There is something hurt and raw and angry in what she tells Ashley, but there are no tears. And the flicker of anger in her eyes does not lead all the way back to her soul. They're cut off, closeted, even in this.

"And no, I will not take all of this stupid insecurity and worry to his doorstep when his best friend, the person who is like his family, could die in that hospital. He has already lost a sibling, Ashley. God damnit, I am not going to give him more to deal with right now. Not on top of that. No matter how hurt or scared I feel about any of this."

There is a line between what Emily will and will not do, just now. Perhaps it's been drawn in the worst place possible. Perhaps it hurts her more than it needs to. But it's firm, and she believes it's there for the right reasons.

"Only so many people can need you at any given moment," she says, and the heat is falling away from her voice now. Emily doesn't think her need, or want, is as important as the other claims to the Singer just now. It's pragmatism, not martyrdom.

If the Adept doesn't try to stop her, she'll step back out of the Court and turn to leave.
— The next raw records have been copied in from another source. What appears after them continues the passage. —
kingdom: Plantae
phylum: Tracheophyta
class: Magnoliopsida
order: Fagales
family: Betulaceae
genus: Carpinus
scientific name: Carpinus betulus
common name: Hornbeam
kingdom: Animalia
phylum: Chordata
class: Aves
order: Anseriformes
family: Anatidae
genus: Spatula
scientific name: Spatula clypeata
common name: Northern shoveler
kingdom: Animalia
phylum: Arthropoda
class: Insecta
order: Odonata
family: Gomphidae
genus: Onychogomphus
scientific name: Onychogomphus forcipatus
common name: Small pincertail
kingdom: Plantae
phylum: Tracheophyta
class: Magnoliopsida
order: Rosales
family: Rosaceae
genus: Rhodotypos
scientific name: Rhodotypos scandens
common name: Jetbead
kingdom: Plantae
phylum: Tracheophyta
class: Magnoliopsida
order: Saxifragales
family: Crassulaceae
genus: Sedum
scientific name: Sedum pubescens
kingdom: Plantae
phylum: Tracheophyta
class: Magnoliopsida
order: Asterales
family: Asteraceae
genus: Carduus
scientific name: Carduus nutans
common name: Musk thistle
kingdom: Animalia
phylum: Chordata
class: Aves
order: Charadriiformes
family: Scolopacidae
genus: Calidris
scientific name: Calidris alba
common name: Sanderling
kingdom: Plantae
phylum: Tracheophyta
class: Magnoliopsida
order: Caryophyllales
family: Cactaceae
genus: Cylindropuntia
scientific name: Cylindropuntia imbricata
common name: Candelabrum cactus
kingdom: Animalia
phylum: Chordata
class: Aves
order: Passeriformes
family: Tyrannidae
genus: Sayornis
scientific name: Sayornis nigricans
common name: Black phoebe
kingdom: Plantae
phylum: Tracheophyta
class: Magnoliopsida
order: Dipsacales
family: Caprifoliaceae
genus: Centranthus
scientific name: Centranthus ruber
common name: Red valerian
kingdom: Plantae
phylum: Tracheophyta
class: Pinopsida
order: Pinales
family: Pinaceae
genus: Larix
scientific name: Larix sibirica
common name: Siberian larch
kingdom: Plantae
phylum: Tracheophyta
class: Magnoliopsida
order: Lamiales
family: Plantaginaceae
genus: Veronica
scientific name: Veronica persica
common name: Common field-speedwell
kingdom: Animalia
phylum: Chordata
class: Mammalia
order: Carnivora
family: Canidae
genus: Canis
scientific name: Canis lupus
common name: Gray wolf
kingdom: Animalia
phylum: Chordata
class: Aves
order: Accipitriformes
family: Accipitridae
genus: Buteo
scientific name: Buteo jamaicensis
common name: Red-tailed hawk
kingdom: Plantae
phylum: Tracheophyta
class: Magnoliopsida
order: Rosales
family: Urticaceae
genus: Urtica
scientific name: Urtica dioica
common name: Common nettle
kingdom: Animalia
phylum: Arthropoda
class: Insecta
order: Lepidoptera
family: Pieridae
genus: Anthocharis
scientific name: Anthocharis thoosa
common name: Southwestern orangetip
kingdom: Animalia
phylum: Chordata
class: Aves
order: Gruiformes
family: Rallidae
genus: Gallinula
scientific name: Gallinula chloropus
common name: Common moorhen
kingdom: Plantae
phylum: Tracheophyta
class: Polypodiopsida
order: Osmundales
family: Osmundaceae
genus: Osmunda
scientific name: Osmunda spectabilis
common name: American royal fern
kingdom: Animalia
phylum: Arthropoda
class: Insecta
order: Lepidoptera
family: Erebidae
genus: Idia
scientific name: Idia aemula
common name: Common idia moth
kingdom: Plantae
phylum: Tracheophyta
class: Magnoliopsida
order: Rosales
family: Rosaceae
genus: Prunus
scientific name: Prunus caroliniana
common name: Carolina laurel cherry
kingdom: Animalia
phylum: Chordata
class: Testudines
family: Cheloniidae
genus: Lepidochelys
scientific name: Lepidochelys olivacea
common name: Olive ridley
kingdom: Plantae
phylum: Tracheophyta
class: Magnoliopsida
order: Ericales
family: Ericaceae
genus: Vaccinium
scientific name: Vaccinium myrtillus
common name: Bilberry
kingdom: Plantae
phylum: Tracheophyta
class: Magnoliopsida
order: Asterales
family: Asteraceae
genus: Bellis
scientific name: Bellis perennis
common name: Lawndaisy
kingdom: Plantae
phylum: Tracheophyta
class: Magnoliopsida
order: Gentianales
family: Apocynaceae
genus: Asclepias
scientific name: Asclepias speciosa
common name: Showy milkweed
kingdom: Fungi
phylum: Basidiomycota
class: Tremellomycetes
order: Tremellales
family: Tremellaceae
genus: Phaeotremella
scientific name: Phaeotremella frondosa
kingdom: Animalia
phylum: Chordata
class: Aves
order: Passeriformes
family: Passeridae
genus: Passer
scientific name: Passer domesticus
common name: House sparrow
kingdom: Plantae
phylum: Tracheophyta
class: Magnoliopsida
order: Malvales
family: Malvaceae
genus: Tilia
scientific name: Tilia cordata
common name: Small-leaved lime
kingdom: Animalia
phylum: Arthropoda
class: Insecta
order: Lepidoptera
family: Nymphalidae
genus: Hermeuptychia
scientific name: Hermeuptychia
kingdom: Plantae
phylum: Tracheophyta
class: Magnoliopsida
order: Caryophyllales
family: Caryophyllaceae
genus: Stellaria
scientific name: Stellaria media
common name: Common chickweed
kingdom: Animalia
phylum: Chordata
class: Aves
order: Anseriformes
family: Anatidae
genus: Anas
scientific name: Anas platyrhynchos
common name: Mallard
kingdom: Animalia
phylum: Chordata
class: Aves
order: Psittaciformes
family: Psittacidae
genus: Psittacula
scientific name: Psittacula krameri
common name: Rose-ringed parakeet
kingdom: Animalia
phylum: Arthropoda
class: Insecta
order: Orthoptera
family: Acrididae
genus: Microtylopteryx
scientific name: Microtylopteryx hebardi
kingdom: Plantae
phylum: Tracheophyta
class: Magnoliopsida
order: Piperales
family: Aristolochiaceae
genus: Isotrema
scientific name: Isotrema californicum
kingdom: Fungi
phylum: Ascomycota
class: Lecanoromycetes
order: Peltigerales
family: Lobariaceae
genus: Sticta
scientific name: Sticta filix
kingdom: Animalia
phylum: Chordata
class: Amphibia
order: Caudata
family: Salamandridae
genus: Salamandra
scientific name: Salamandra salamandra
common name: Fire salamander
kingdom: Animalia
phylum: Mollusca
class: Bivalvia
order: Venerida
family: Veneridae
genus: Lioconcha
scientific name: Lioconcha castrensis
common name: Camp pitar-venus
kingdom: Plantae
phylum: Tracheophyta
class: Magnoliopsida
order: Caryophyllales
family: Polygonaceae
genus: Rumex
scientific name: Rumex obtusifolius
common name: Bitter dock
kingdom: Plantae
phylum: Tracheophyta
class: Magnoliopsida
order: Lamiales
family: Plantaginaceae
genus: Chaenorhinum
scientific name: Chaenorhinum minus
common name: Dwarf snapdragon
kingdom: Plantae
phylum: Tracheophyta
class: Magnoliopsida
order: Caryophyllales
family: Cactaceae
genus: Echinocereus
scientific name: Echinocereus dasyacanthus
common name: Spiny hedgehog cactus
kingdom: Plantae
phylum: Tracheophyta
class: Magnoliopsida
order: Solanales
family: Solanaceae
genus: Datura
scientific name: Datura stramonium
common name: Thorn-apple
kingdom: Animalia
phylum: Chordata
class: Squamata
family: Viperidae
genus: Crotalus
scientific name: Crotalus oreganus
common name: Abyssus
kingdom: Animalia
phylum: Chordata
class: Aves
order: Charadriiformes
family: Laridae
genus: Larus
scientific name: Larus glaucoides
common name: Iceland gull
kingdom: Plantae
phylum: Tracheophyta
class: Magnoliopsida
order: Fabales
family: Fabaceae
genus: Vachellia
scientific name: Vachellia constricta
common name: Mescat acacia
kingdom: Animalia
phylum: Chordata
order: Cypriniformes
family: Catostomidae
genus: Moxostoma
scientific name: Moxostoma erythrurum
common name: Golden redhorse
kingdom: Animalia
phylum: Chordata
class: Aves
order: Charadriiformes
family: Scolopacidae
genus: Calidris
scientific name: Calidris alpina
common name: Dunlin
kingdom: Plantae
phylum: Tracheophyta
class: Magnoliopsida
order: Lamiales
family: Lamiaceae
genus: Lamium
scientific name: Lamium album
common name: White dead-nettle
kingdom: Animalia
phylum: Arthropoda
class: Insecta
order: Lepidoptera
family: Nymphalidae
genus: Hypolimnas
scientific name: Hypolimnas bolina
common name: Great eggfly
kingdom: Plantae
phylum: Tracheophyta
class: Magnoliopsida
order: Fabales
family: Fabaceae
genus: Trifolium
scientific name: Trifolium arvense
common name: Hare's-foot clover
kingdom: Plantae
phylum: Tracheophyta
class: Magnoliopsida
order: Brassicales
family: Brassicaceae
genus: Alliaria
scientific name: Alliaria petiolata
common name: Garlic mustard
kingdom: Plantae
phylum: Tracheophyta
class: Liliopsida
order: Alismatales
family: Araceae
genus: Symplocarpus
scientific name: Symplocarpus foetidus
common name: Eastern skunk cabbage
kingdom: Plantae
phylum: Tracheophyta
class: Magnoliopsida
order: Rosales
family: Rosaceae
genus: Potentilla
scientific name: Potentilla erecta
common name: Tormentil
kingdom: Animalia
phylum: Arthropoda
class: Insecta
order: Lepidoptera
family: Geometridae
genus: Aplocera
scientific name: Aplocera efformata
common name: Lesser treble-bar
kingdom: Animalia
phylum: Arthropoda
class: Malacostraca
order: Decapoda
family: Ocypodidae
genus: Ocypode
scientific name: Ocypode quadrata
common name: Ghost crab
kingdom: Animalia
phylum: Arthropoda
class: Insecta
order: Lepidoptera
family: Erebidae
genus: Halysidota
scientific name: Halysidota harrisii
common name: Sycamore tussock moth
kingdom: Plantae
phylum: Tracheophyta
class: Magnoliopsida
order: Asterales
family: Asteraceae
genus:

[Ashley] "That's not what I'm giving you shit for," is all Ashley says to those raw and angry words. There's some contained ire in her own voice, a hot undercurrent that sparks on its way out of her mouth, as though she had more to say but can't find the words. Or has simply judged them to be untruths, not something she wants to spin into the physical.

The parting shot just draws a long look and a hard set to the Hermetic's jaw. There is no response, just something hurt and angry and, at this very moment, utterly impotent: there is nothing she can do to make this better. Whatever her thoughts are, though, she doesn't give them voice.

There's no call that follows Emily on her way out of the Court.

Ashley watches the Singer's dark curls as they grow distant and eventually merge into the dark path. She pulls another of the segments off the orange. There's a vicious bite into the flesh of it, a click of her teeth, and maybe it's just her, but this piece tastes a little bitter.